# Bad instruction vs No instruction



## MeDemitto (Sep 30, 2010)

Recently I moved to a rather isolated town in southeastern Alaska. I've been wanting to take Karate for years but due to my location in remote rural areas before this I've never had the opportunity. Anyway my question requires some predication. Now that I am in a place where there are some martial arts studios I would love to begin classes, however there are two possible Karate places in town a Shotokan and a Shito-ryu; and to be frank neither of them seem to be quite what I'm looking for.
Stylistically I've always had a strong attraction to Shotokan, though the Shito-ryu is fairly appealing as well. So now to my problem... Both schools seem pretty second-rate. Each gives the impression of a "belt-factory" type ethos and cater primarily to children. I am in my mid-twenties and as a prospective student seem slightly more serious about it than the average student at either place.
Part of the appeal of the martial arts and particularly Karate to me is the continuity with rather robust history and tradition. Neither place seems to preserve this very well, and neither seems to establish a very strong connection with any sort of traditional grounding, lineage, what-have-you.
This being said, my interest is more piqued than ever, and I would love the opportunity to study Karate. I'm wondering what your input is concerning my predicament, should I chose the best of the two? or forego the study of martial arts all together?
I appreciate your input, I thoroughly enjoy perusing this forum, and admire the knowledge and expertise of so many.


----------



## Grenadier (Sep 30, 2010)

Since you're in the Juneau area, have you looked at the ISKF affiliates there?  There's a Shotokan school under Diana Stevens who should have direct ties to Okazaki Sensei.


----------



## harlan (Sep 30, 2010)

Your evaluation sounds like it's based on the class/mass curriculum. Have you crossed hands yet privately with the sensei?  To my way of thinking, lineage is only a small piece of the whole package. Can you see if the guy has the goods in the way of technique and try private lessons for awhile?



MeDemitto said:


> Recently I moved to a rather isolated town in southeastern Alaska. I've been wanting to take Karate for years but due to my location in remote rural areas before this I've never had the opportunity. Anyway my question requires some predication. Now that I am in a place where there are some martial arts studios I would love to begin classes, however there are two possible Karate places in town a Shotokan and a Shito-ryu; and to be frank neither of them seem to be quite what I'm looking for.
> Stylistically I've always had a strong attraction to Shotokan, though the Shito-ryu is fairly appealing as well. So now to my problem... Both schools seem pretty second-rate. Each gives the impression of a "belt-factory" type ethos and cater primarily to children. I am in my mid-twenties and as a prospective student seem slightly more serious about it than the average student at either place.
> Part of the appeal of the martial arts and particularly Karate to me is the continuity with rather robust history and tradition. Neither place seems to preserve this very well, and neither seems to establish a very strong connection with any sort of traditional grounding, lineage, what-have-you.
> This being said, my interest is more piqued than ever, and I would love the opportunity to study Karate. I'm wondering what your input is concerning my predicament, should I chose the best of the two? or forego the study of martial arts all together?
> I appreciate your input, I thoroughly enjoy perusing this forum, and admire the knowledge and expertise of so many.


----------



## dancingalone (Sep 30, 2010)

Choose the best instructor you can find regardless of style or martial art.  If that means training something like boxing, so be it.  A poor teacher knowingly or unknowingly will transmit unsound technique to you and it may take long months and years to unlearn it if you ever realize the situation for yourself.

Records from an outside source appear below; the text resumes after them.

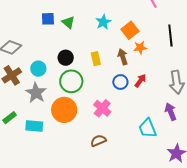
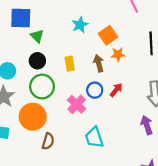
blue square: (48, 19) -> (21, 18), size x1.5
green triangle: (68, 22) -> (37, 36), moved
pink cross: (102, 108) -> (77, 104), moved
cyan trapezoid: (148, 128) -> (94, 137), moved
brown semicircle: (98, 141) -> (48, 141), moved, turned 126

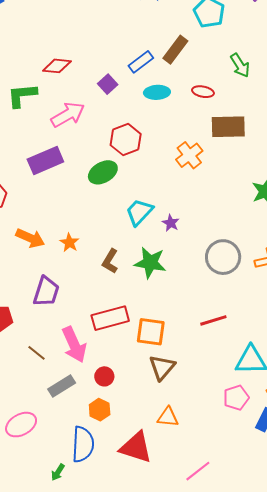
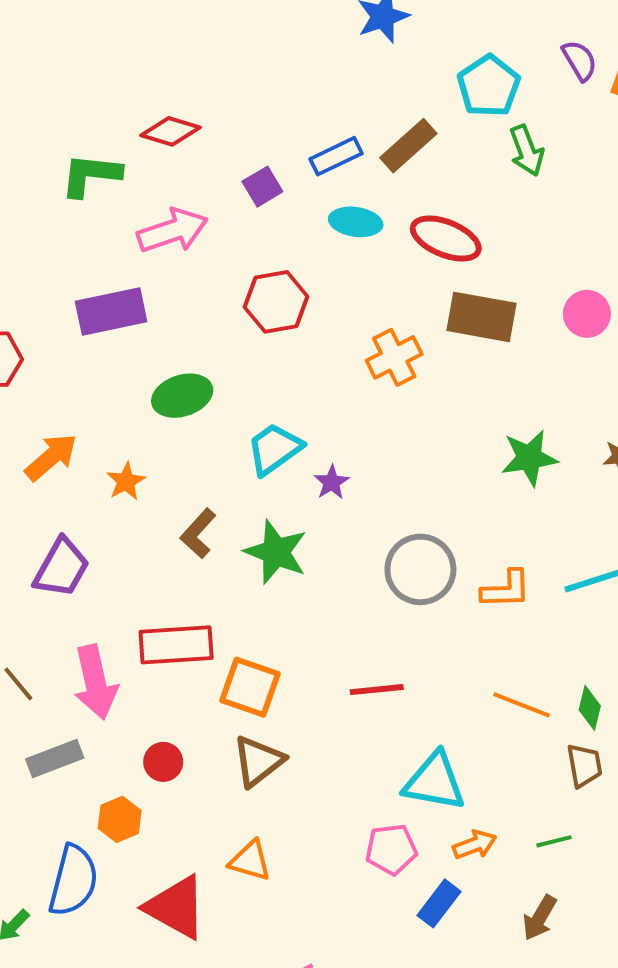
green arrow: (240, 65) -> (527, 151), moved
red ellipse: (203, 92) -> (446, 239), size x1.6
green ellipse: (103, 172) -> (182, 396), moved
orange arrow: (30, 238) -> (51, 457), turned -76
red circle: (104, 376) -> (163, 762), moved

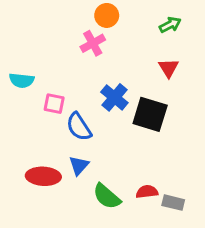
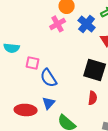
blue cross: (114, 97) -> (87, 24), moved
red semicircle: (147, 192) -> (93, 98), moved, turned 104

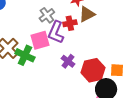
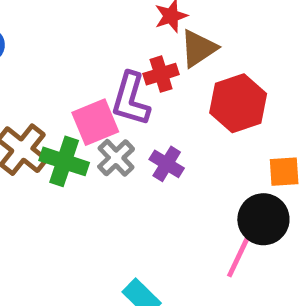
gray cross: (47, 15) -> (116, 158), moved
red hexagon: (93, 70) -> (238, 103), moved

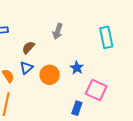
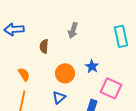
brown semicircle: (28, 48) -> (44, 46), turned -40
blue triangle: (26, 68) -> (59, 97), moved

Anecdote:  I had a transfer student at one point who was physically talented but he had trained elsewhere before and had developed many bad habits, such as picking up his feet when moving or dropping his shoulders before he punched.  These flaws made him mediocre among his peer group, even though he was very athletic, and he eventually quit in frustration.  I wish he had stuck around, but he found the corrections he needed to make to be too hard.

But onto your personal situation.  Do you know for a fact that the karate options you have available are mediocre?  Children's classes aren't the best gauge.  Find out if there is an adult only training option or perhaps even private and semi-private lessons.  Approach the teachers and tell them what you are interested in.   A responsible teacher should be happy to tell you if he can match your needs or not, and he should be able to tell you how 'Asian' of a class he runs.


----------



## Manny (Sep 30, 2010)

Children classes are a bad gauge to see if the instruction is pretty good. Try to aproach the sensei(s) in a polite way and talk to them about your feelings, and see if the sensei(s) have a more traditional and powerl adult class or if he/she can give the lesson you want apart or privately.

Manny


----------



## MeDemitto (Sep 30, 2010)

Grenadier said:


> Since you're in the Juneau area, have you looked at the ISKF affiliates there?  There's a Shotokan school under Diana Stevens who should have direct ties to Okazaki Sensei.


Thanks, I found them online; I'll give this a shot... I also found a tang soo do place as well, more options than I realized at first.


----------